As February comes to a close, people are shedding their winter coats and putting on their flip-flops. With most days having temperatures in the sixties and above, students all over North Carolina are giving up on more snow day and preparing for warmer days and spring break.
This winter was the third warmest on record for Raleigh, with an average monthly temperature of 53.32 degrees. With the state average being around 50 degrees, according to the State Climate Office of North Carolina, Raleigh is above the norm.
As the topic of climate change becomes more prevalent in the media, the thought that this warm weather may be a sign of global warming becomes more and more tangible.
Scott Stephens, from the NOAA National Centers for Environmental Information (NCEI) said, via email, “A seasonal or monthly record such as this cannot be directly attributed to climate change, especially since we are talking about a very specific location.

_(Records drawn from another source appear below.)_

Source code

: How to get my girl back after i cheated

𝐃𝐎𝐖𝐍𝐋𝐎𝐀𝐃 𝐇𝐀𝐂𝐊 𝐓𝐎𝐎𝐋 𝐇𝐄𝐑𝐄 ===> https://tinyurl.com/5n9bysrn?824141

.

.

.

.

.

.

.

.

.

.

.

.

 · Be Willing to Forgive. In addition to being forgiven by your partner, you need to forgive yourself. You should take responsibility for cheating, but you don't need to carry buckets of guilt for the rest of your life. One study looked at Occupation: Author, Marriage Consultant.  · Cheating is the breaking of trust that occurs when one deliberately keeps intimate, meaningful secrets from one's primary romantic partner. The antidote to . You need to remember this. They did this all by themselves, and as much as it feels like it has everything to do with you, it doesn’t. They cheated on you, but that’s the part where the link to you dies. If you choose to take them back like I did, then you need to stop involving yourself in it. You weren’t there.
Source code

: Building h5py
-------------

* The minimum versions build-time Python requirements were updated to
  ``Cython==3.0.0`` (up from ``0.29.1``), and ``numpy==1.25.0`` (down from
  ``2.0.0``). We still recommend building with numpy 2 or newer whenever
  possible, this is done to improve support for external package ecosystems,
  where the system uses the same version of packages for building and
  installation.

Climate change signals are best identified at the national or global-scale, and so we do monitor national and global temperatures accordingly, in order to capture those kinds of trends. And yes, we are warming.”
“We are coming off a very strong El Niño event that ended last fall, and this has likely contributed to the very warm conditions this winter across North Carolina and much of the eastern part of the United States,” said Stephens.
While these warmer days are enjoyable, it’s important to think about the consequences that they might be having on the environment. As the temperature increases and climate change becomes a more universal topic, we need to make a change in how we deal with pollution and greenhouse gases.